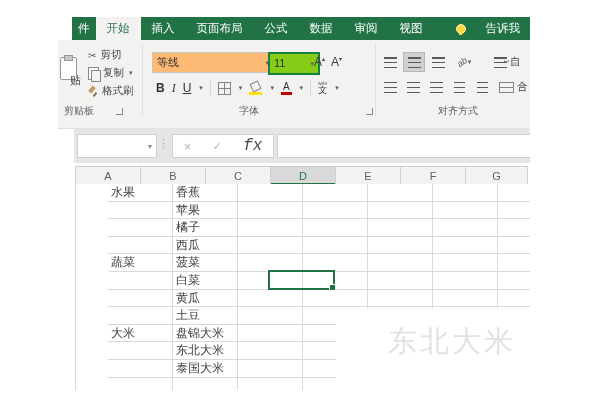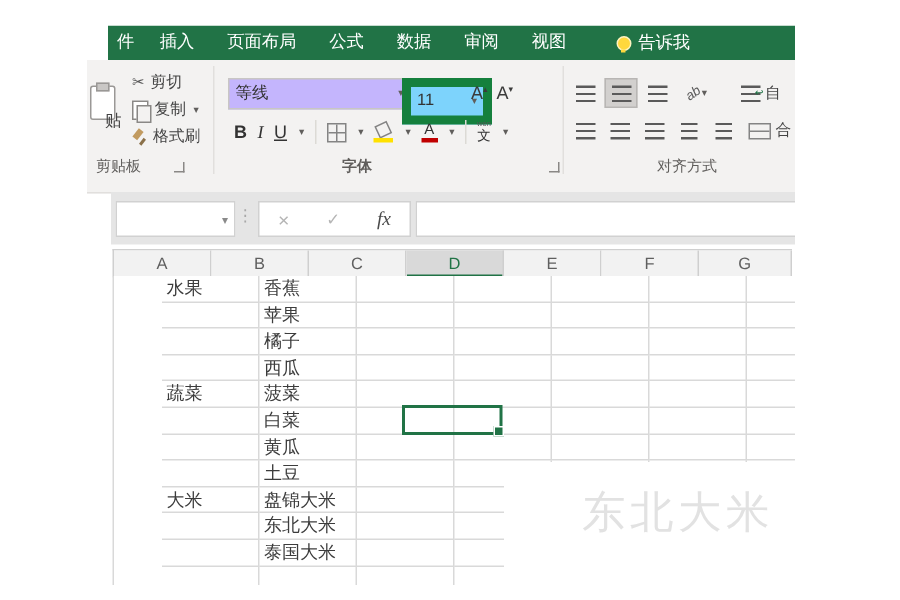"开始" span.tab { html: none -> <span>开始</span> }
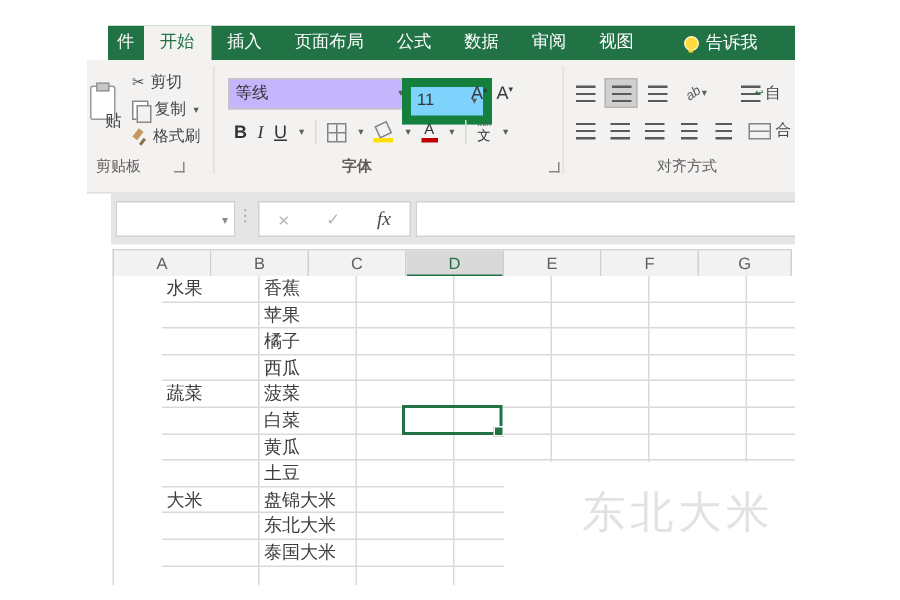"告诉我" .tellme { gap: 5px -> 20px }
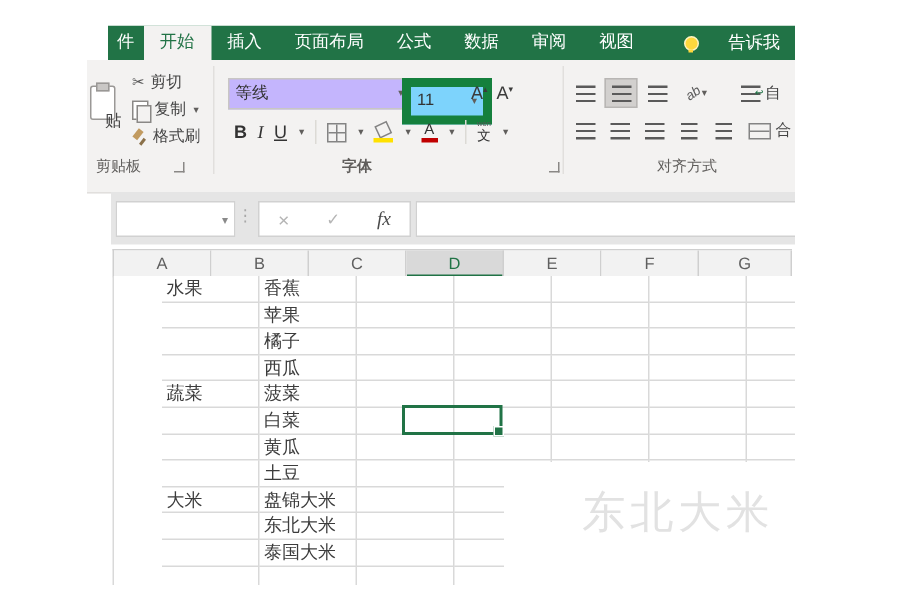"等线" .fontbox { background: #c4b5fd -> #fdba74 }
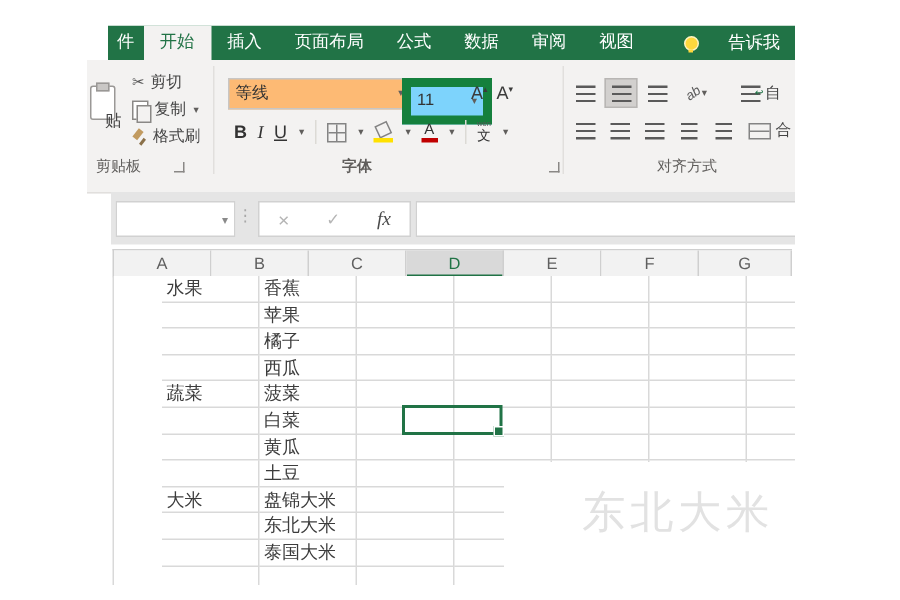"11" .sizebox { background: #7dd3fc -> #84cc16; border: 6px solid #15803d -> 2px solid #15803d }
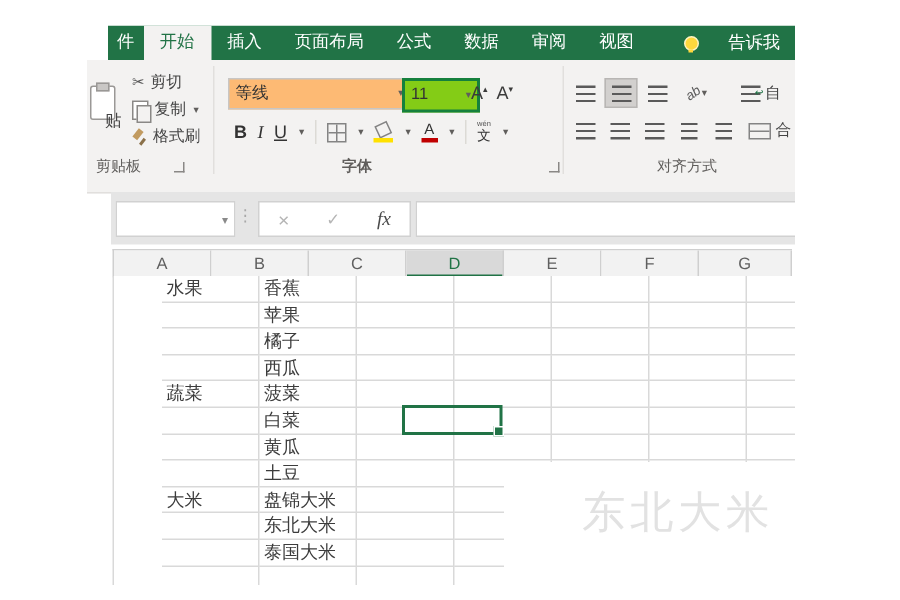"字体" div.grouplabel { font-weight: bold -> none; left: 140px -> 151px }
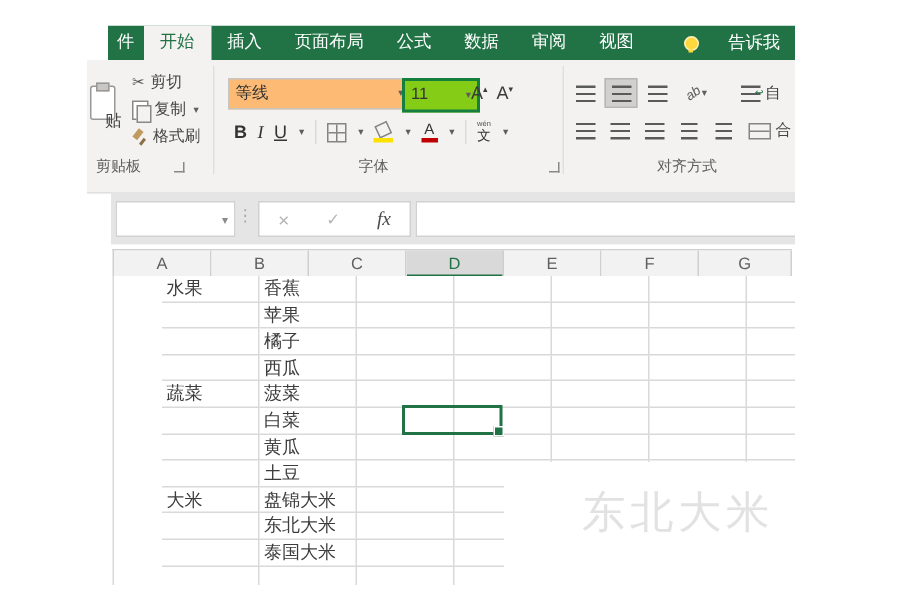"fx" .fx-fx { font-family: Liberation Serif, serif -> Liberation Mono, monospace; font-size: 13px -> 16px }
__________________________________________________
GOAL OF THE EXERCISE: All that is wanted is each line, word for word, from the first line of the data to the one holding "font-weight: bold ->", with the pictures left out.

TASK OUTPUT:
"开始" span.tab { html: none -> <span>开始</span> }
"告诉我" .tellme { gap: 5px -> 20px }
"等线" .fontbox { background: #c4b5fd -> #fdba74 }
"11" .sizebox { background: #7dd3fc -> #84cc16; border: 6px solid #15803d -> 2px solid #15803d }
"字体" div.grouplabel { font-weight: bold -> none; left: 140px -> 151px }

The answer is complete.